In another diptych from the Migrating Patterns series dated 2016, comprising paintings titled In Place, Her Heart Aglow, and Ghosts of her Migration, the mirror images of the two women are connected by their braids and the intricate patterns on their garments. Heads, skeletal body parts and entrails are seen hanging above one figure and emerging from beneath the other, and entering them, while disembodied hands tie them up or pull them.

“The seemingly gruesome motif of the body parts is taken from Tibetan Buddhists iconography and serves as a contrast to the idea of the Self as a psycho-emotional being within the narrative.

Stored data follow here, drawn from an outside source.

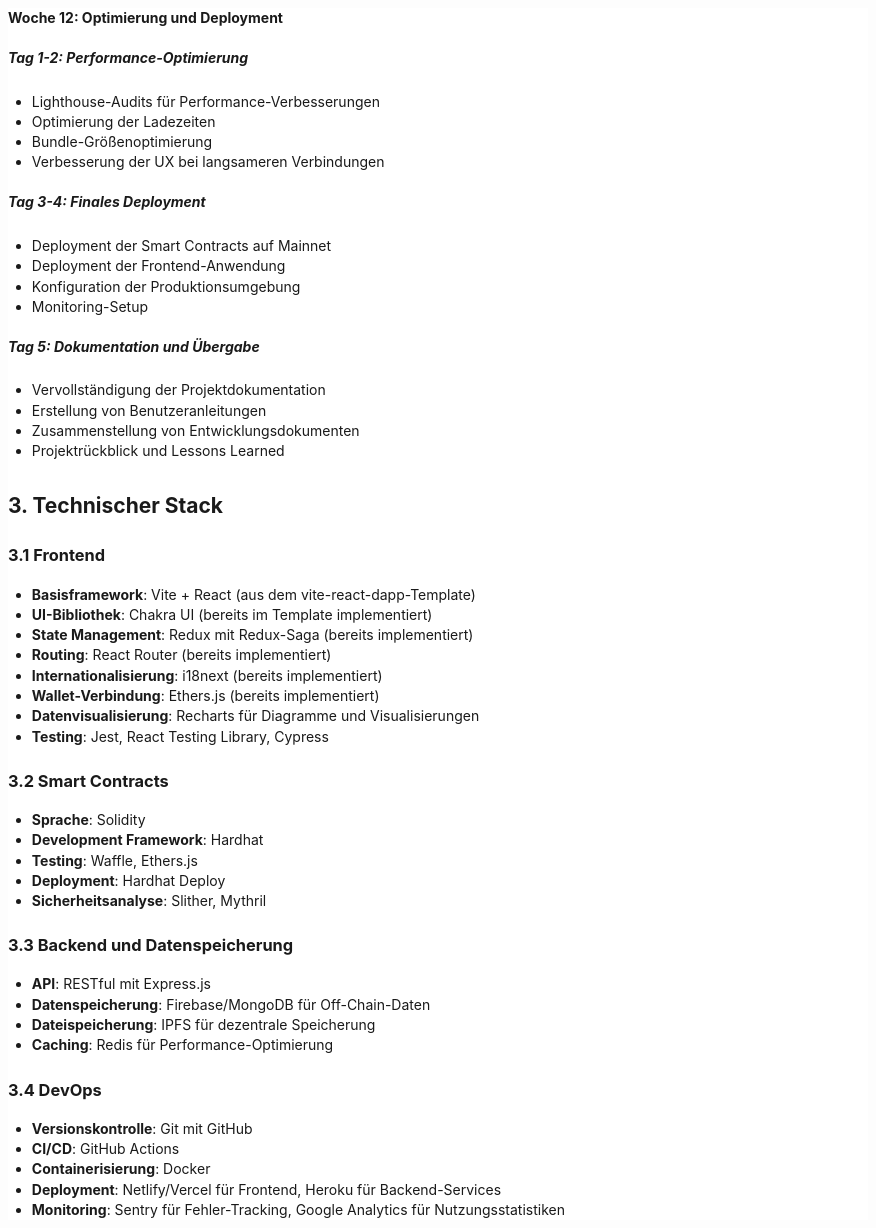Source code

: #### Woche 12: Optimierung und Deployment

##### Tag 1-2: Performance-Optimierung
- Lighthouse-Audits für Performance-Verbesserungen
- Optimierung der Ladezeiten
- Bundle-Größenoptimierung
- Verbesserung der UX bei langsameren Verbindungen

##### Tag 3-4: Finales Deployment
- Deployment der Smart Contracts auf Mainnet
- Deployment der Frontend-Anwendung
- Konfiguration der Produktionsumgebung
- Monitoring-Setup

##### Tag 5: Dokumentation und Übergabe
- Vervollständigung der Projektdokumentation
- Erstellung von Benutzeranleitungen
- Zusammenstellung von Entwicklungsdokumenten
- Projektrückblick und Lessons Learned

## 3. Technischer Stack

### 3.1 Frontend
- **Basisframework**: Vite + React (aus dem vite-react-dapp-Template)
- **UI-Bibliothek**: Chakra UI (bereits im Template implementiert)
- **State Management**: Redux mit Redux-Saga (bereits implementiert)
- **Routing**: React Router (bereits implementiert)
- **Internationalisierung**: i18next (bereits implementiert)
- **Wallet-Verbindung**: Ethers.js (bereits implementiert)
- **Datenvisualisierung**: Recharts für Diagramme und Visualisierungen
- **Testing**: Jest, React Testing Library, Cypress

### 3.2 Smart Contracts
- **Sprache**: Solidity
- **Development Framework**: Hardhat
- **Testing**: Waffle, Ethers.js
- **Deployment**: Hardhat Deploy
- **Sicherheitsanalyse**: Slither, Mythril

### 3.3 Backend und Datenspeicherung
- **API**: RESTful mit Express.js
- **Datenspeicherung**: Firebase/MongoDB für Off-Chain-Daten
- **Dateispeicherung**: IPFS für dezentrale Speicherung
- **Caching**: Redis für Performance-Optimierung

### 3.4 DevOps
- **Versionskontrolle**: Git mit GitHub
- **CI/CD**: GitHub Actions
- **Containerisierung**: Docker
- **Deployment**: Netlify/Vercel für Frontend, Heroku für Backend-Services
- **Monitoring**: Sentry für Fehler-Tracking, Google Analytics für Nutzungsstatistiken
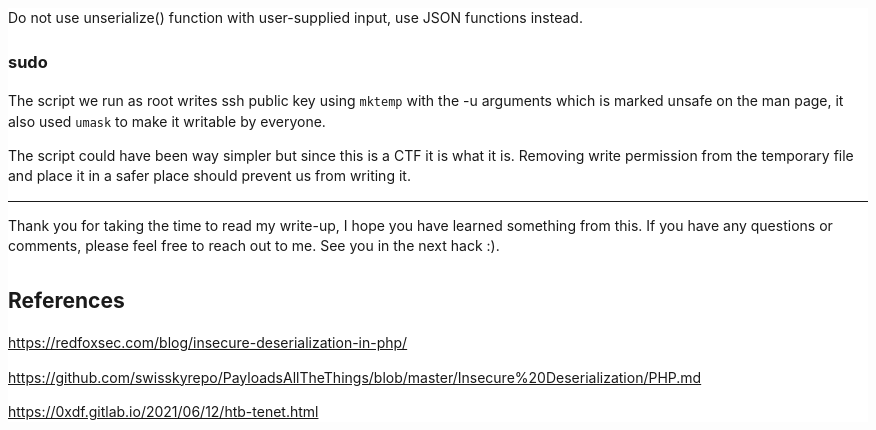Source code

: Do not use unserialize() function with user-supplied input, use JSON functions instead.

### sudo

The script we run as root writes ssh public key using `mktemp` with the -u arguments which is marked unsafe on the man page, it also used `umask` to make it writable by everyone.

The script could have been way simpler but since this is a CTF it is what it is. Removing write permission from the temporary file and place it in a safer place should prevent us from writing it.

---

Thank you for taking the time to read my write-up, I hope you have learned something from this. If you have any questions or comments, please feel free to reach out to me. See you in the next hack :).

## References

<https://redfoxsec.com/blog/insecure-deserialization-in-php/>

<https://github.com/swisskyrepo/PayloadsAllTheThings/blob/master/Insecure%20Deserialization/PHP.md>

<https://0xdf.gitlab.io/2021/06/12/htb-tenet.html>
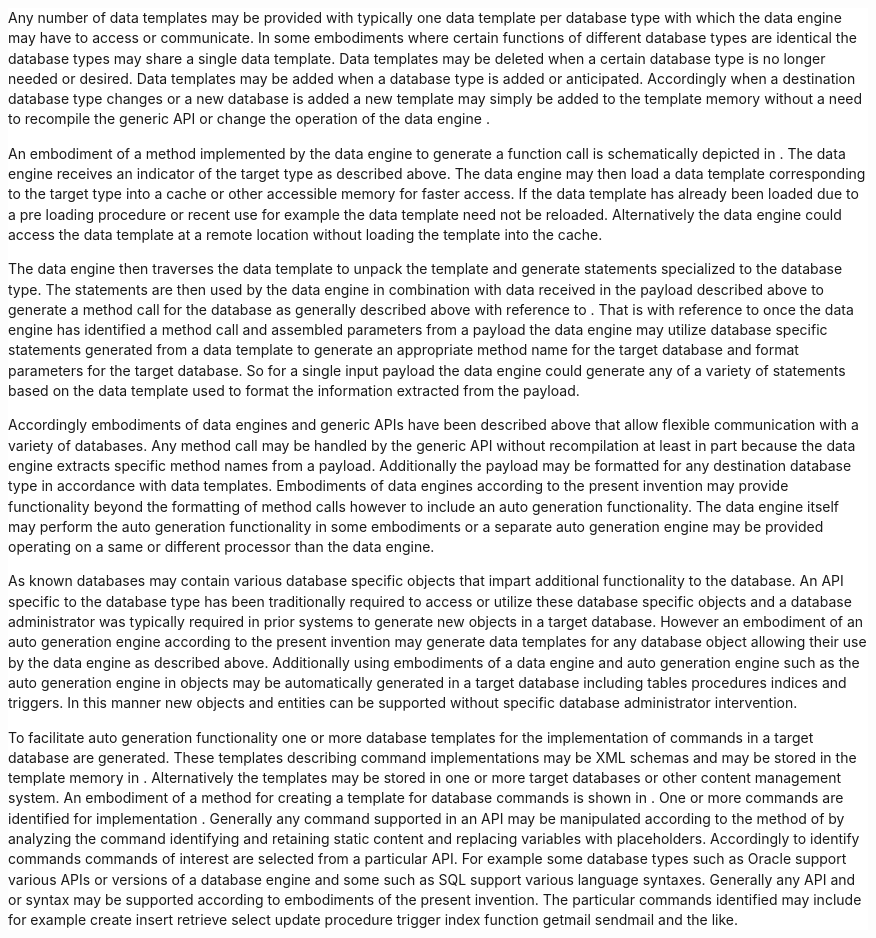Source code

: Any number of data templates may be provided with typically one data template per database type with which the data engine may have to access or communicate. In some embodiments where certain functions of different database types are identical the database types may share a single data template. Data templates may be deleted when a certain database type is no longer needed or desired. Data templates may be added when a database type is added or anticipated. Accordingly when a destination database type changes or a new database is added a new template may simply be added to the template memory without a need to recompile the generic API or change the operation of the data engine .

An embodiment of a method implemented by the data engine to generate a function call is schematically depicted in . The data engine receives an indicator of the target type as described above. The data engine may then load a data template corresponding to the target type into a cache or other accessible memory for faster access. If the data template has already been loaded due to a pre loading procedure or recent use for example the data template need not be reloaded. Alternatively the data engine could access the data template at a remote location without loading the template into the cache.

The data engine then traverses the data template to unpack the template and generate statements specialized to the database type. The statements are then used by the data engine in combination with data received in the payload described above to generate a method call for the database as generally described above with reference to . That is with reference to once the data engine has identified a method call and assembled parameters from a payload the data engine may utilize database specific statements generated from a data template to generate an appropriate method name for the target database and format parameters for the target database. So for a single input payload the data engine could generate any of a variety of statements based on the data template used to format the information extracted from the payload.

Accordingly embodiments of data engines and generic APIs have been described above that allow flexible communication with a variety of databases. Any method call may be handled by the generic API without recompilation at least in part because the data engine extracts specific method names from a payload. Additionally the payload may be formatted for any destination database type in accordance with data templates. Embodiments of data engines according to the present invention may provide functionality beyond the formatting of method calls however to include an auto generation functionality. The data engine itself may perform the auto generation functionality in some embodiments or a separate auto generation engine may be provided operating on a same or different processor than the data engine.

As known databases may contain various database specific objects that impart additional functionality to the database. An API specific to the database type has been traditionally required to access or utilize these database specific objects and a database administrator was typically required in prior systems to generate new objects in a target database. However an embodiment of an auto generation engine according to the present invention may generate data templates for any database object allowing their use by the data engine as described above. Additionally using embodiments of a data engine and auto generation engine such as the auto generation engine in objects may be automatically generated in a target database including tables procedures indices and triggers. In this manner new objects and entities can be supported without specific database administrator intervention.

To facilitate auto generation functionality one or more database templates for the implementation of commands in a target database are generated. These templates describing command implementations may be XML schemas and may be stored in the template memory in . Alternatively the templates may be stored in one or more target databases or other content management system. An embodiment of a method for creating a template for database commands is shown in . One or more commands are identified for implementation . Generally any command supported in an API may be manipulated according to the method of by analyzing the command identifying and retaining static content and replacing variables with placeholders. Accordingly to identify commands commands of interest are selected from a particular API. For example some database types such as Oracle support various APIs or versions of a database engine and some such as SQL support various language syntaxes. Generally any API and or syntax may be supported according to embodiments of the present invention. The particular commands identified may include for example create insert retrieve select update procedure trigger index function getmail sendmail and the like.
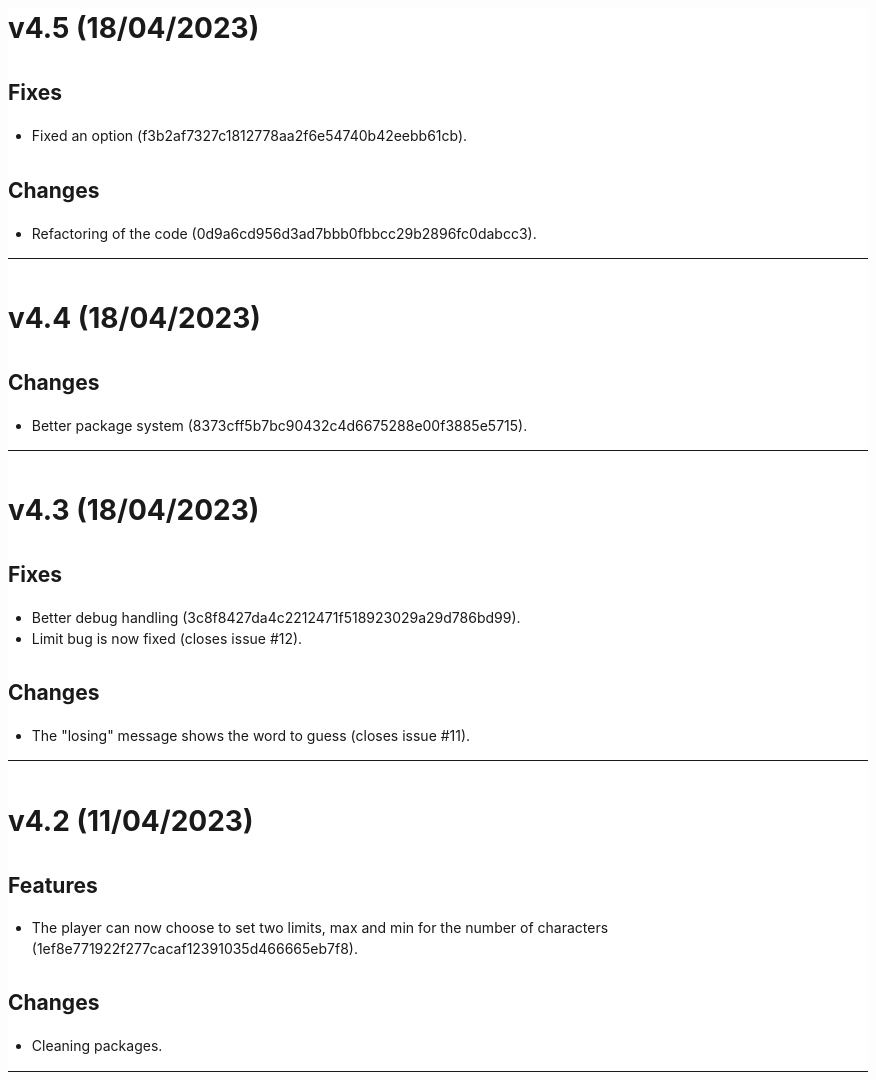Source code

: # v4.5 (18/04/2023)

## Fixes

- Fixed an option (f3b2af7327c1812778aa2f6e54740b42eebb61cb).

## Changes

- Refactoring of the code (0d9a6cd956d3ad7bbb0fbbcc29b2896fc0dabcc3).

---

# v4.4 (18/04/2023)

## Changes

- Better package system (8373cff5b7bc90432c4d6675288e00f3885e5715).

---

# v4.3 (18/04/2023)

## Fixes

- Better debug handling (3c8f8427da4c2212471f518923029a29d786bd99).
- Limit bug is now fixed (closes issue #12).

## Changes

- The "losing" message shows the word to guess (closes issue #11).

---

# v4.2 (11/04/2023)

## Features

- The player can now choose to set two limits, max and min for the number of characters (1ef8e771922f277cacaf12391035d466665eb7f8).

## Changes

- Cleaning packages.

---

It plays with the biological reality of the figure, internalising and externalising it to show its ephemeral nature. The patterns migrate from the clothing of one woman to the background on the other panel and are slightly transformed on the dress of the other figure, linking them as if by osmosis. Maybe they represent the same person, in her own country and as a migrant in another place, showing what happens as we move across borders, adapt and morph into new cultures. In this set, the umbilical braid twists and binds one figure in place, while it pulls the other away, and like invisible powers of fate, disembodied hands tweak and arrange the braids, hinting at how the head and the heart deal with migration,” Abbassy explains.

Redemptive Narratives and Migrating Patterns will run at XVA gallery, Al Fahidi Historical Neighbourhood until May 25.